Pull every line containing the word "CIRCLE" from the records.
═════ RECORDS SUPPLIED ═════
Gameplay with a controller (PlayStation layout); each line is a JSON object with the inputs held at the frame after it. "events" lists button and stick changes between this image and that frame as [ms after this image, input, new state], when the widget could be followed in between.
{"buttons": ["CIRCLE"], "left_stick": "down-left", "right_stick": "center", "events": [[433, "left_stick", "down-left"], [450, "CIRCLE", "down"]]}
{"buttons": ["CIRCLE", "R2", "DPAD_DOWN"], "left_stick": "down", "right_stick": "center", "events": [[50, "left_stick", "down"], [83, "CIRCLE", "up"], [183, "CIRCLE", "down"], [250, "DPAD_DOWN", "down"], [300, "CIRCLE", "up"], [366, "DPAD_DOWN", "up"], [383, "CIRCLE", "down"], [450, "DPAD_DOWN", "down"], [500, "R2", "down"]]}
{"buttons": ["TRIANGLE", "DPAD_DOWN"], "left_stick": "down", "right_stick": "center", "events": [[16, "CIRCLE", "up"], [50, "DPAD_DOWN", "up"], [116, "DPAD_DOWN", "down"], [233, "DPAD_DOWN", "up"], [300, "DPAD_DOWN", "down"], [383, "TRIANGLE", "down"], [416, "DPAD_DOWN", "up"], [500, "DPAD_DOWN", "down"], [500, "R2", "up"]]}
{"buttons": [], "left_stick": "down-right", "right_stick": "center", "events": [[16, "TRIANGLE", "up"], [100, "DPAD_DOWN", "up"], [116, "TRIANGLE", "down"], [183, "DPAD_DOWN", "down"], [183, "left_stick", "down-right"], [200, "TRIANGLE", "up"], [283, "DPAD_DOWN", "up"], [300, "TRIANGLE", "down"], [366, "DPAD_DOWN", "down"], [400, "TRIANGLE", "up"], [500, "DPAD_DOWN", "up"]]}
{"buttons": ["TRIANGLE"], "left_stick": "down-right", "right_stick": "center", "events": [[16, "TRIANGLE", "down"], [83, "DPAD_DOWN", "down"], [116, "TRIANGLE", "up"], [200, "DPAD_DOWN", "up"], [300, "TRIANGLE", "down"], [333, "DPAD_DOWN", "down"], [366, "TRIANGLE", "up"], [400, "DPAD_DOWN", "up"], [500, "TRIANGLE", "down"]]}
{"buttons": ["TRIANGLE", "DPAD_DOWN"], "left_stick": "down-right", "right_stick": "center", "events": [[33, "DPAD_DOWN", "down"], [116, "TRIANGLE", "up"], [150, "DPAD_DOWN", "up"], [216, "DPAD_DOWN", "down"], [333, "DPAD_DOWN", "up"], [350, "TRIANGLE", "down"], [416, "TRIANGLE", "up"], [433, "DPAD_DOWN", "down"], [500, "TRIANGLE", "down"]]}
═════
SOLUTION TO THIS TASK
{"buttons": ["CIRCLE"], "left_stick": "down-left", "right_stick": "center", "events": [[433, "left_stick", "down-left"], [450, "CIRCLE", "down"]]}
{"buttons": ["CIRCLE", "R2", "DPAD_DOWN"], "left_stick": "down", "right_stick": "center", "events": [[50, "left_stick", "down"], [83, "CIRCLE", "up"], [183, "CIRCLE", "down"], [250, "DPAD_DOWN", "down"], [300, "CIRCLE", "up"], [366, "DPAD_DOWN", "up"], [383, "CIRCLE", "down"], [450, "DPAD_DOWN", "down"], [500, "R2", "down"]]}
{"buttons": ["TRIANGLE", "DPAD_DOWN"], "left_stick": "down", "right_stick": "center", "events": [[16, "CIRCLE", "up"], [50, "DPAD_DOWN", "up"], [116, "DPAD_DOWN", "down"], [233, "DPAD_DOWN", "up"], [300, "DPAD_DOWN", "down"], [383, "TRIANGLE", "down"], [416, "DPAD_DOWN", "up"], [500, "DPAD_DOWN", "down"], [500, "R2", "up"]]}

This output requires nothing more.